Cuando subo el periscopio veo a la gente ver la tele. A veces les pregunto qué suelen ver y por qué. Sin darme cuenta estoy haciendo una reflexión sobre qué significa este medio, cómo actúa y de qué forma influye en la sociedad. Ha perdido algo de fuelle y pretende auparse de nuevo mediante el sensacionalismo y el morbo, el sexo, el voyeurismo...
No es que odie la TV, simplemente ya no me chista, ya no me ilusiona, ya no me atrae. Hace tiempo que la vengo sustituyendo por otras actividades audiovisuales. Prefiero estar delante de una pantalla de forma activa y no pasiva, prefiero que sea INTERACTIVA. Con la play, la wii o con dispositivos portátiles (móvil, mp4, iPod...). Pero la pantalla que más posibilidades de interactuar ofrece es la del ordenador, el dispositivo multimedia por excelencia, que debe su poder en gran medida gracias a internet.

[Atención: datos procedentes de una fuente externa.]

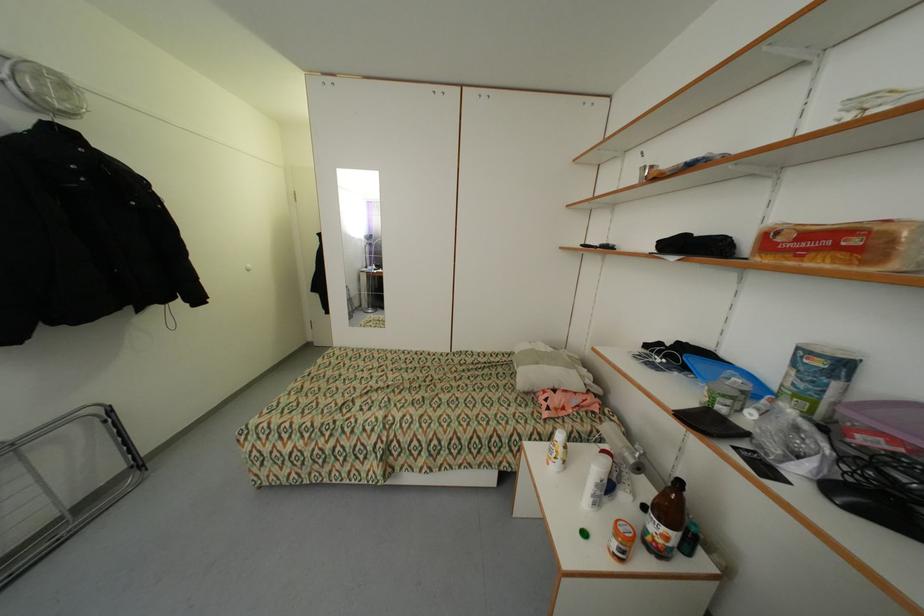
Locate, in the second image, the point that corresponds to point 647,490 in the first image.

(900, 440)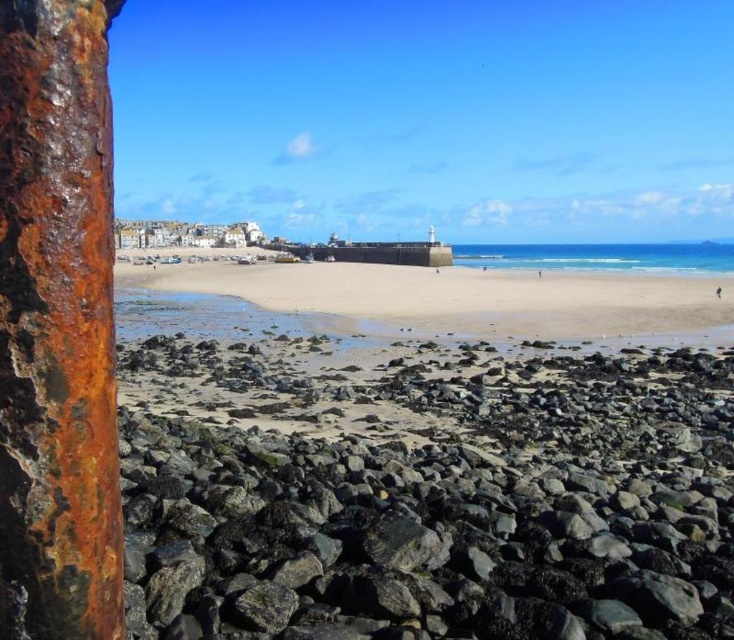
You are a photographer planning to capture the entire scene in one shot. Given that the rusty metal pole at left and the smooth sand at center are both in your frame, which object would you need to adjust your focus settings for to ensure it appears more detailed in the photo?

The rusty metal pole at left has a smaller size compared to smooth sand at center, so you should adjust your focus settings for the rusty metal pole at left to ensure its smaller details are captured clearly.

You are standing on the beach and see the rusty metal rocks at lower left and the blue glossy water at center. Which object is closer to your left side?

The rusty metal rocks at lower left is to the left of blue glossy water at center, so the rusty metal rocks at lower left is closer to your left side.

You are standing on the beach and want to place a small decorative item on the rusty metal rocks at lower left. Considering their size, will they have enough space to hold the item without it falling into the blue glossy water at center?

The rusty metal rocks at lower left are smaller than the blue glossy water at center. Since the rocks are smaller, there might not be enough space to securely place the item, so it could potentially fall into the water.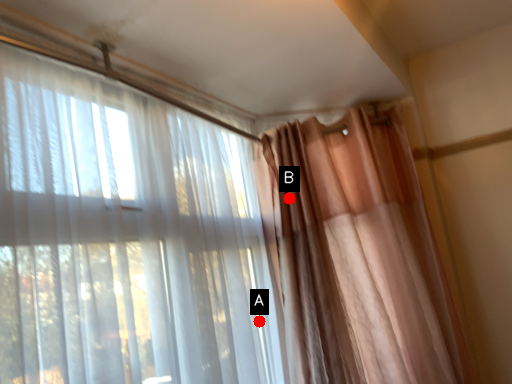
Question: Two points are circled on the image, labeled by A and B beside each circle. Among these points, which one is nearest to the camera?

Choices:
 (A) A is closer
 (B) B is closer

Answer: (A)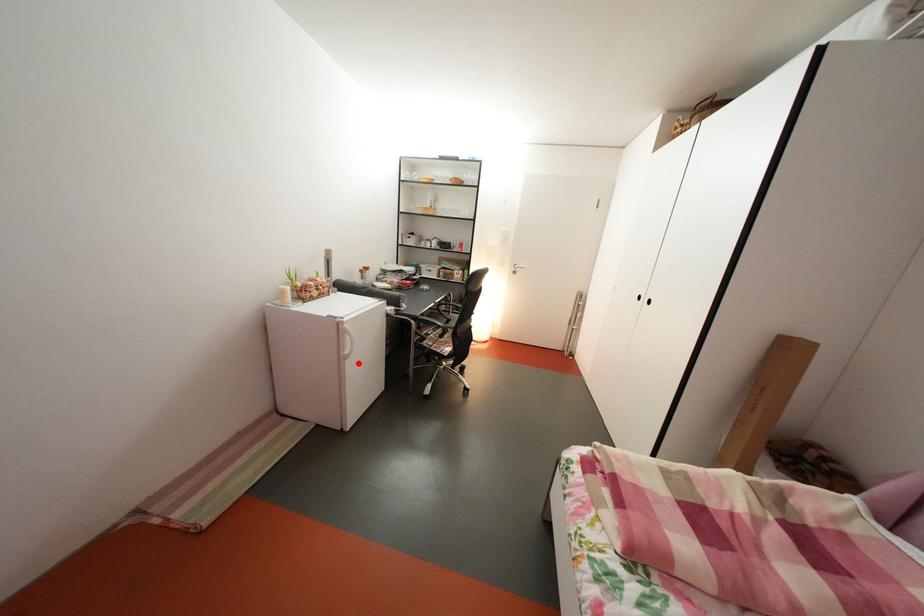
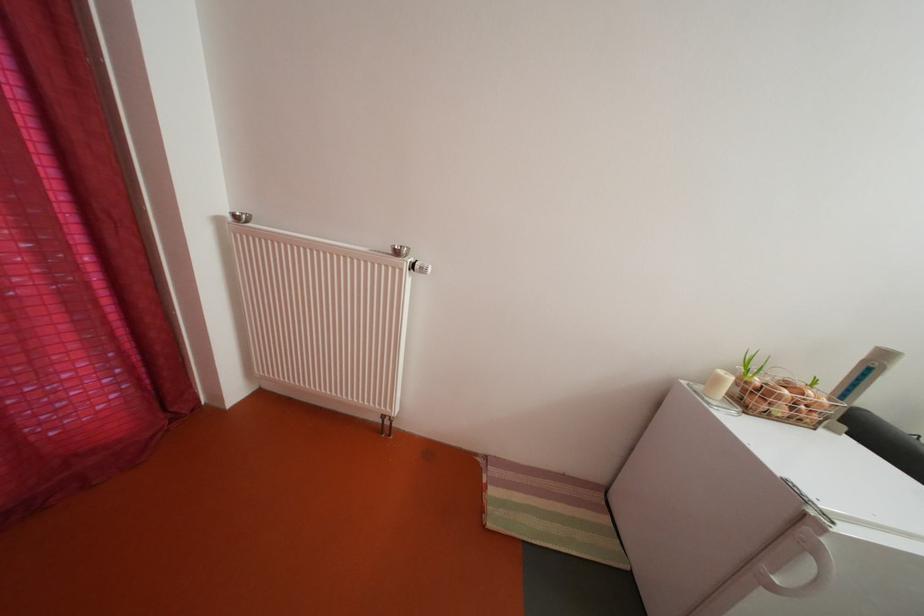
Where in the second image is the point corresponding to the highlighted location from the first image?

(784, 594)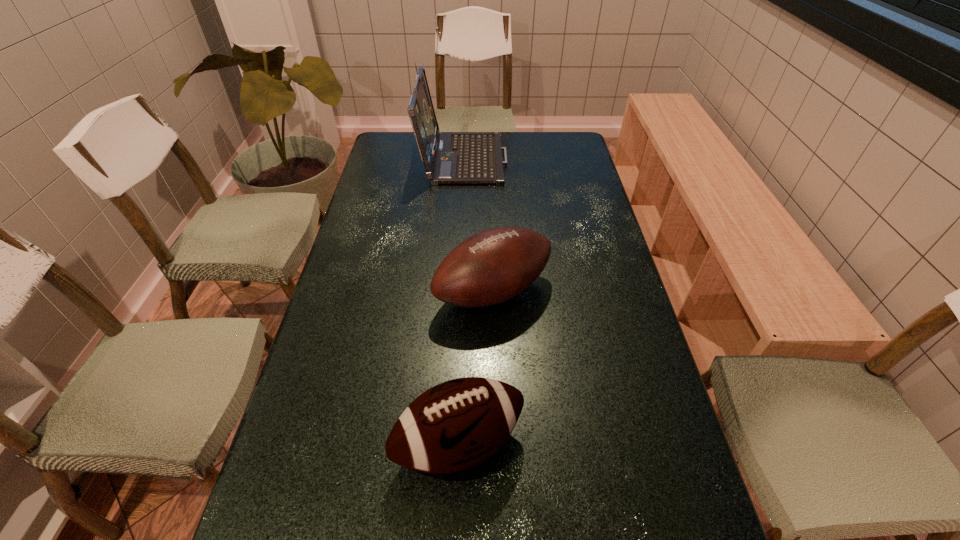
Find the location of `free space that satisfies the following two spatial constraints: 1. on the front-facing side of the laptop computer; 2. on the left side of the second nearest object`. free space that satisfies the following two spatial constraints: 1. on the front-facing side of the laptop computer; 2. on the left side of the second nearest object is located at coordinates (455, 292).

You are a GUI agent. You are given a task and a screenshot of the screen. Output one action in this format:
    pyautogui.click(x=<x>, y=<y>)
    Task: Click on the vacant region that satisfies the following two spatial constraints: 1. on the front-facing side of the laptop computer; 2. on the back side of the nearest object
    
    Given the screenshot: What is the action you would take?
    pyautogui.click(x=447, y=444)

Where is `vacant space that satisfies the following two spatial constraints: 1. on the front-facing side of the farthest object; 2. on the left side of the second farthest object`? vacant space that satisfies the following two spatial constraints: 1. on the front-facing side of the farthest object; 2. on the left side of the second farthest object is located at coordinates click(455, 292).

The width and height of the screenshot is (960, 540). What are the coordinates of `vacant region that satisfies the following two spatial constraints: 1. on the front-facing side of the laptop computer; 2. on the right side of the nearer football (American)` in the screenshot? It's located at (447, 444).

In order to click on free space that satisfies the following two spatial constraints: 1. on the back side of the farther football (American); 2. on the right side of the nearest object in this screenshot , I will do `click(465, 292)`.

I want to click on vacant space that satisfies the following two spatial constraints: 1. on the front-facing side of the tallest object; 2. on the back side of the nearest object, so click(x=447, y=444).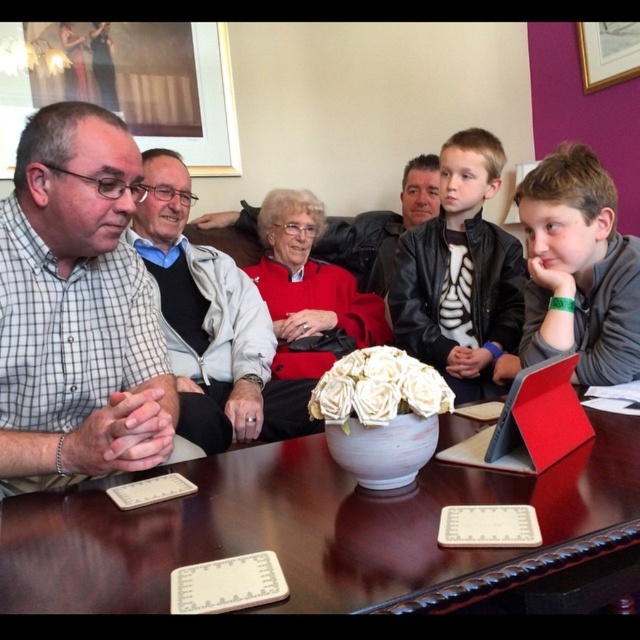
Question: Which point is farther from the camera taking this photo?

Choices:
 (A) (106, 420)
 (B) (572, 264)
 (C) (211, 324)

Answer: (C)

Question: Can you confirm if matte black laptop at center is positioned below matte black jacket at center?

Choices:
 (A) yes
 (B) no

Answer: (A)

Question: Can you confirm if checkered fabric shirt at left is bigger than matte black jacket at center?

Choices:
 (A) no
 (B) yes

Answer: (A)

Question: Can you confirm if matte black jacket at center is positioned to the right of light gray sweater at center?

Choices:
 (A) yes
 (B) no

Answer: (A)

Question: Which object appears closest to the camera in this image?

Choices:
 (A) checkered fabric shirt at left
 (B) matte black laptop at center
 (C) matte black jacket at center

Answer: (A)

Question: Which point is closer to the camera taking this photo?

Choices:
 (A) (624, 332)
 (B) (472, 356)

Answer: (A)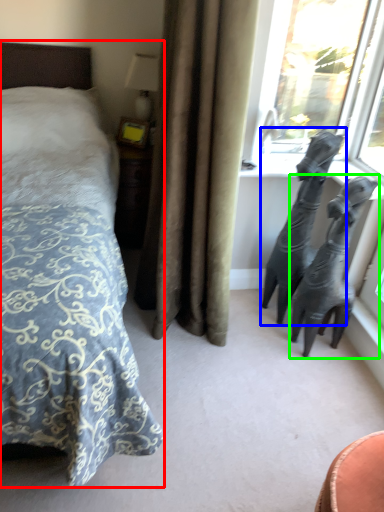
Question: Based on their relative distances, which object is farther from bed (highlighted by a red box)? Choose from animal (highlighted by a blue box) and bronze sculpture (highlighted by a green box).

Choices:
 (A) animal
 (B) bronze sculpture

Answer: (B)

"Veo, escucho, leo lo que quiero, donde, cuando y como quiero". Es el nuevo lema que se integra cada vez más en la sociedad, en el público. Está desplazando poco a poco al todavía vigente "Veo, escucho, leo lo que me ponen, donde, cuando y como quieren".
De forma rápida se hace más evidente el fenómeno de la democratización de los medios (TV, prensa, radio, cine, internet...) y de los contenidos (información, vídeo, imágenes, música, y muchos más). Es una lucha qu el intervencionismo estatal no podrá ganar. Sus armas son poco efectivas (canon digital, campañas contra la piratería...). No, no puede. Al menos los Estados democráticos no pueden frenar el poder y la libertad populares de crear, adquirir y poseer la información. Ni siquiera en un Estado autoritario como el de Hugo Chávez, que dejó sin licencia al canal televisivo RCTV, cuyas consecuencias fueron enormes entre la gente. Chávez no pudo con él, pues 2 meses después volvió a emitir, esta vez por cable. No exagero si digo que nos levantaríamos en armas si nos privaran de todos estos derechos que he mencionado. SOMOS LA SOCIEDAD DE LA INFORMACIÓN.
Esta sociedad tiene varios grandes riesgos, no se salva. Mayor poder implica mayor responsabilidad, el éxito o fracaso depende del correcto uso de ella. Próximamente en periscopio...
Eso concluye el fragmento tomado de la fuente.